4.3 Logistic regression for a Yes/No outcome
In R, logistic regression is performed using the glm( ) function, for general linear model. This function can fit several regression models, and the syntax specifies the request for a logistic regression model.
As an example, we will look at factors associated with smoking among a sample of n=300 high school students from the Youth Risk Behavior Survey. The outcome variable is 'eversmokedaily1', coded as 1 for those who have smoked vs. 0 for those who have not. As a preliminary analysis, we calculate the proportion of respondents who have ever smoked daily:
> table(eversmokedaily1)
eversmokedaily1
0 1
229 69
> 69/(69+229)
[1] 0.2315436
In the following example, the glm( ) function performs the logistic regression, and the summary( ) function requests the default output summarizing the analysis. The 'family=binomial(link=logit)' syntax specifies a logistic regression model. As with the linear regression routine and the ANOVA routine in R, the 'factor( )' command can be used to declare a categorical predictor (with more than two categories) in a logistic regression; R will create dummy variables to represent the categorical predictor using the lowest coded category as the reference group.
In entering this command, I hit the 'return' to type things in over 2 lines; R will allow you to continue a command onto a second or third line.
In this example, 'bmi_cat' is a categorical variable coded 1,2,3 or 4 for those in BMI categories of underweight, normal weight, overweight, or obese. By default, R creates 3 dummy variables to represent BMI category, using the lowest coded group (here 'underweight') as the reference. You can change the reference category by using the 'relevel( )' command (see dummy variables in multiple linear regression, above). The format of the relevel( ) command is:
relevel(factor(bmi_cat,ref="2")
This command would treat bmi_cat as a categorical predictor, and use category '2' (normal weight) as the reference category when creating dummy variables:
> summary(glm(eversmokedaily1 ~ age + sex1F2M +
relevel(factor(bmi_cat),ref='2') + alc_30days,
family=binomial(link=logit)))
Call:
glm(formula = eversmokedaily1 ~ age + sex1F2M + relevel(factor(bmi_cat),
ref = "2") + alc_30days, family = binomial(link = logit))
Deviance Residuals:
Min 1Q Median 3Q Max
-1.2067 -0.8476 -0.3406 -0.1983 2.5519
Coefficients:
Estimate Std. Error z value Pr(>|z|)
(Intercept) -2.46565 1.98469 -1.242 0.2141
age -0.07688 0.12163 -0.632 0.5273
sex1F2M 0.55572 0.32236 1.724 0.0847 .
relevel(factor(bmi_cat), ref = "2")1 0.24505 0.55573 0.441 0.6593
relevel(factor(bmi_cat), ref = "2")3 0.19814 0.40889 0.485 0.6280
relevel(factor(bmi_cat), ref = "2")4 -0.70254 0.60298 -1.165 0.2440
alc_30days 2.30101 0.45628 5.043 4.58e-07 ***
---
Signif. codes: 0 '***' 0.001 '**' 0.01 '*' 0.05 '.' 0.1 ' ' 1
(Dispersion parameter for binomial family taken to be 1)
Null deviance: 292.83 on 268 degrees of freedom
Residual deviance: 247.20 on 262 degrees of freedom
(31 observations deleted due to missingness)
AIC: 261.20
Number of Fisher Scoring iterations: 5
In logistic regression, slopes can be converted to odds ratios for interpretation.
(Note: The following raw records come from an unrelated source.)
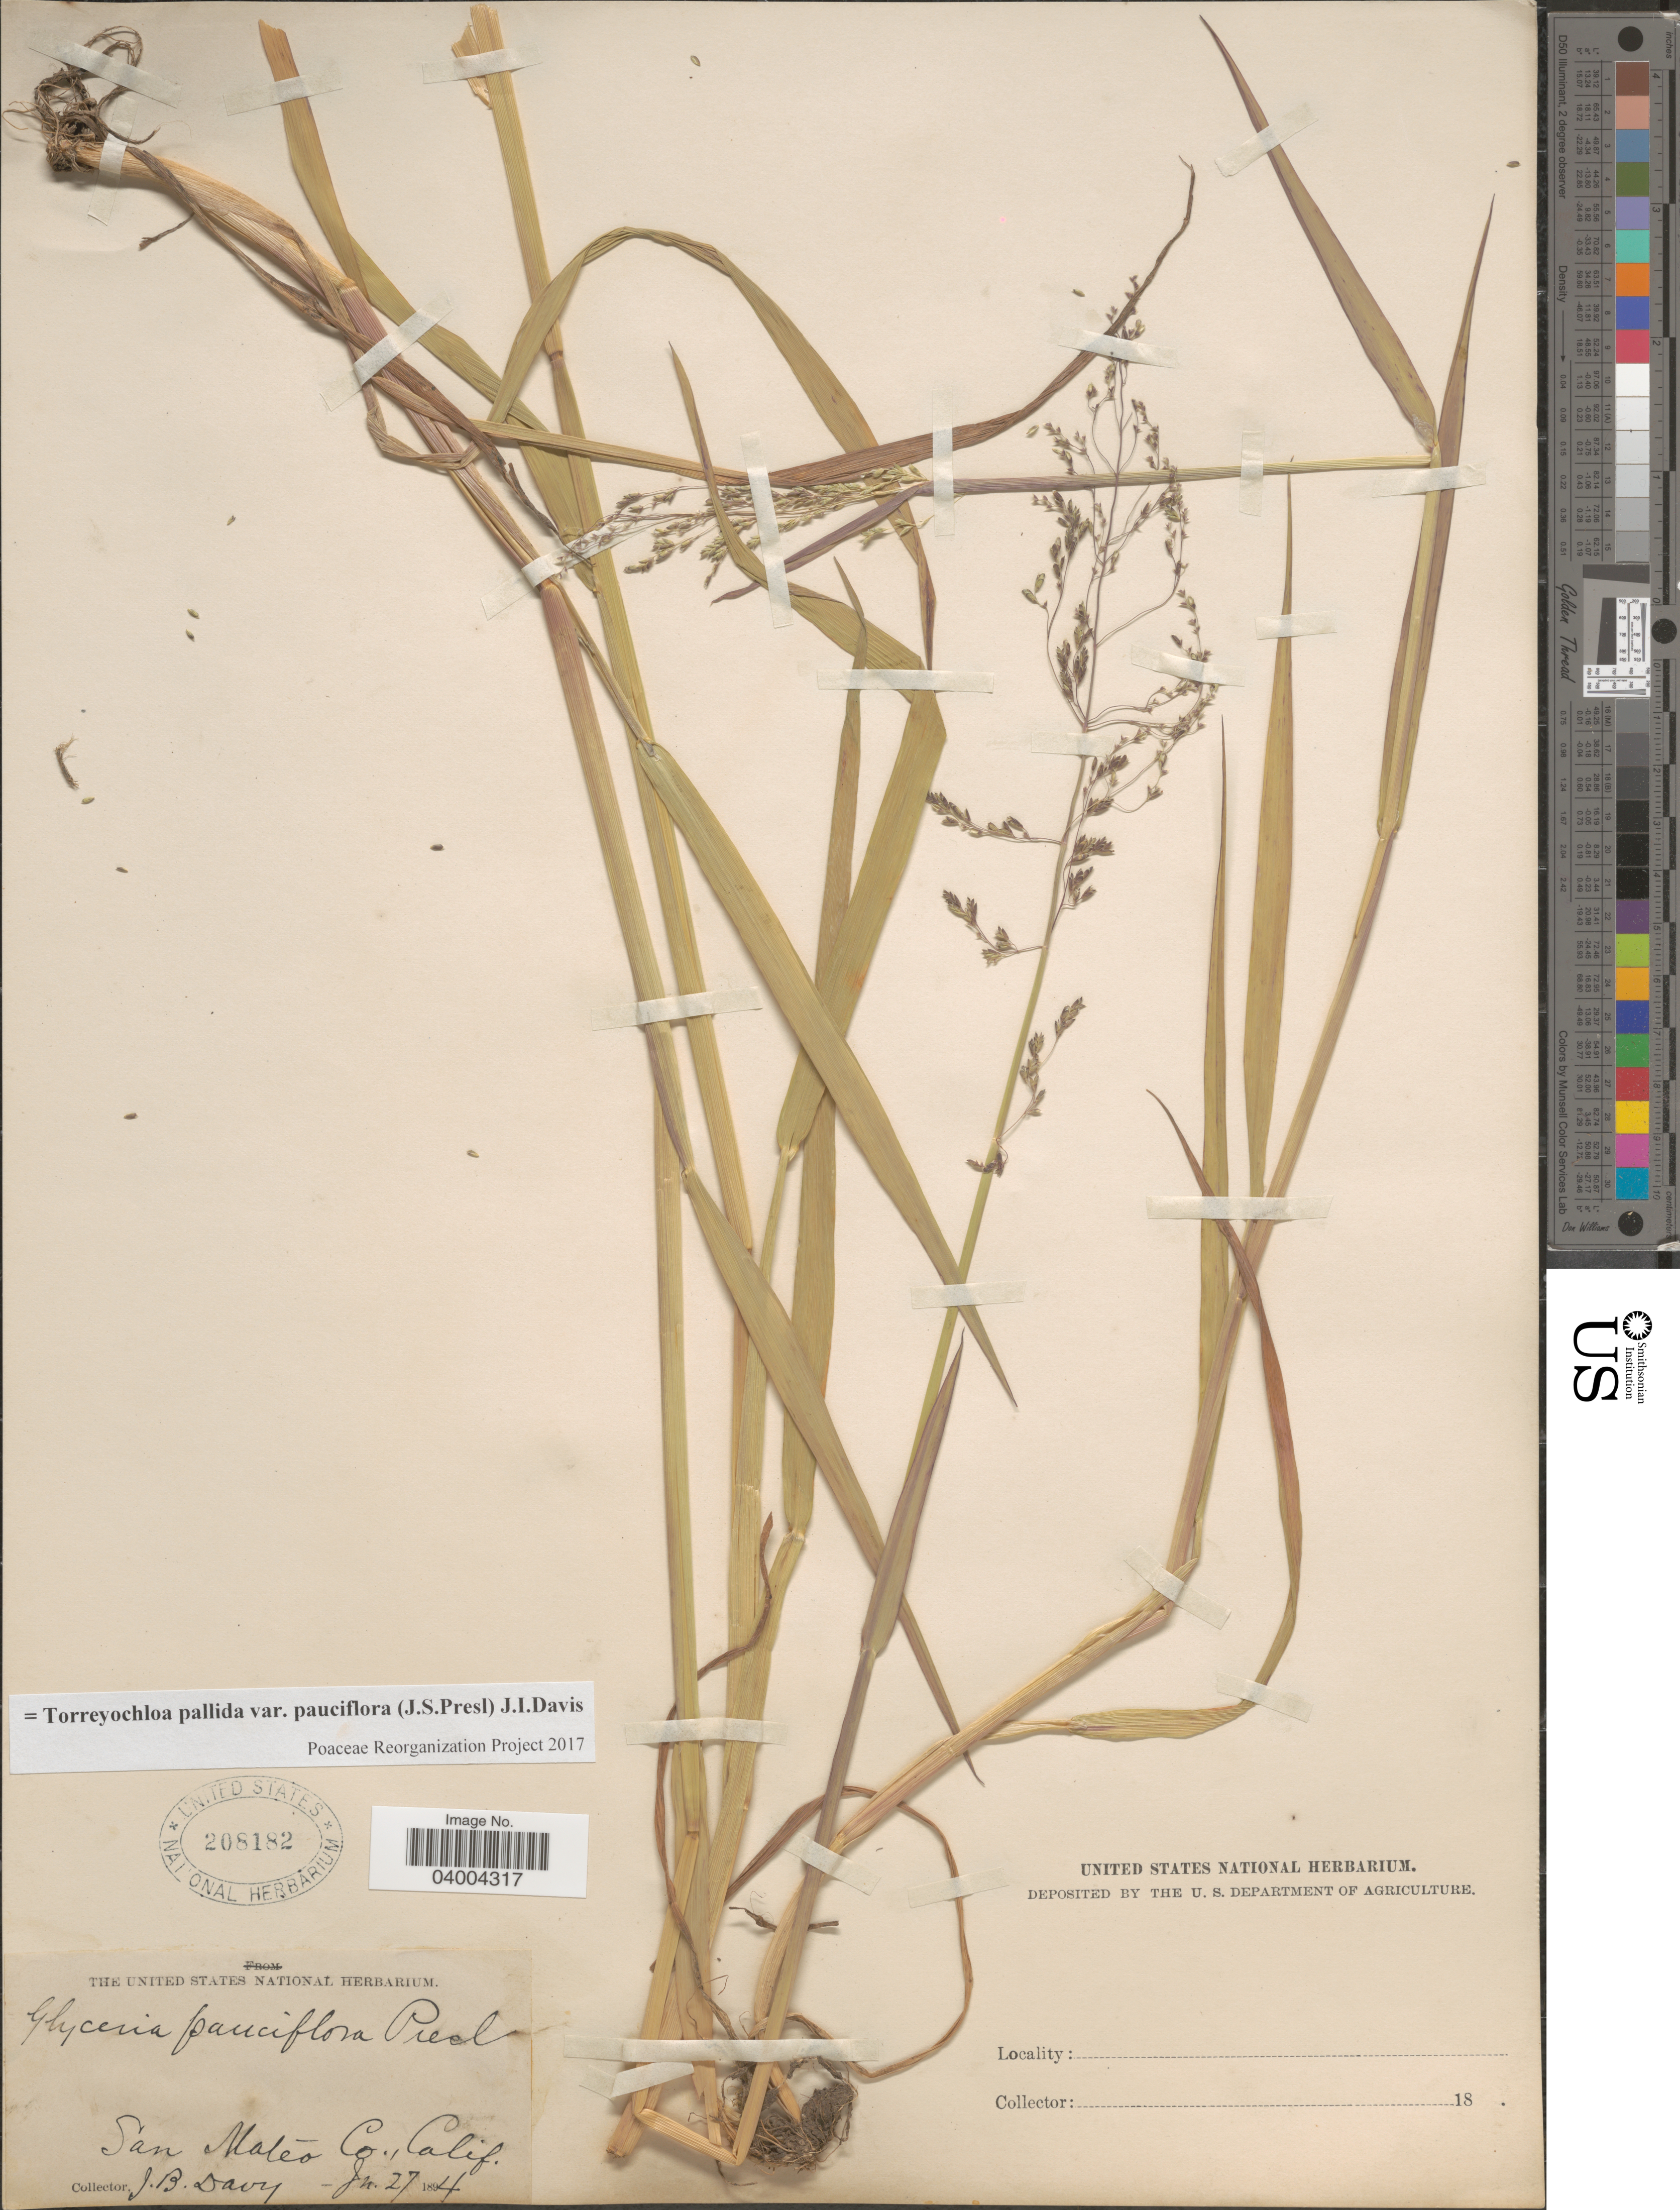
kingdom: Plantae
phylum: Tracheophyta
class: Liliopsida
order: Poales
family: Poaceae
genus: Torreyochloa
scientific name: Torreyochloa pallida var. pauciflora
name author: (J. Presl) J.I. Davis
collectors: J. Burtt Davy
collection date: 1894-07-27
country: United States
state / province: California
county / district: San Mateo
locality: San Mateo Co.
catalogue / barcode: US 208182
Below we calculate the odds ratio for those in the BMI overweight category, and we calculate the OR and the 95% CI for the OR for those having had a drink in the past month vs. those not having had a drink in the past month (the # indicates a comment that is ignored by R):
> exp(0.55572) #OR for males compared to females
[1] 1.743196
> exp(0.55572 - 1.96*0.32236) # lower limit of 95% CI for OR
[1] 0.9267183
> exp(0.55572 + 1.96*0.32236) # upper limit of 95% CI for OR
[1] 3.279023
The C-statistic (also called the AUC statistic) for the logistic regression can be obtained from the lroc( ) command, which is in the 'epicalc' add-on package. To find the C-statistic, you must first install and then load the epicalc package. Once the package is loaded, you can find the C-statistic by first saving the results of the logistic regression, and then using the lroc( ) command:
> logisticresults <- glm(eversmokedaily1 ~ age + sex1F2M, family=binomial(link=logit)))
> lroc(logisticresults)
$model.description
[1] "eversmokedaily1 ~ age + sex1F2M"
$auc
[1] 0.5787582
The lroc( ) command gives a lot of additional output (more detail than we generally need) and a graph of the ROC curve; the C-statistic is given at the top of the output, labeled 'auc'.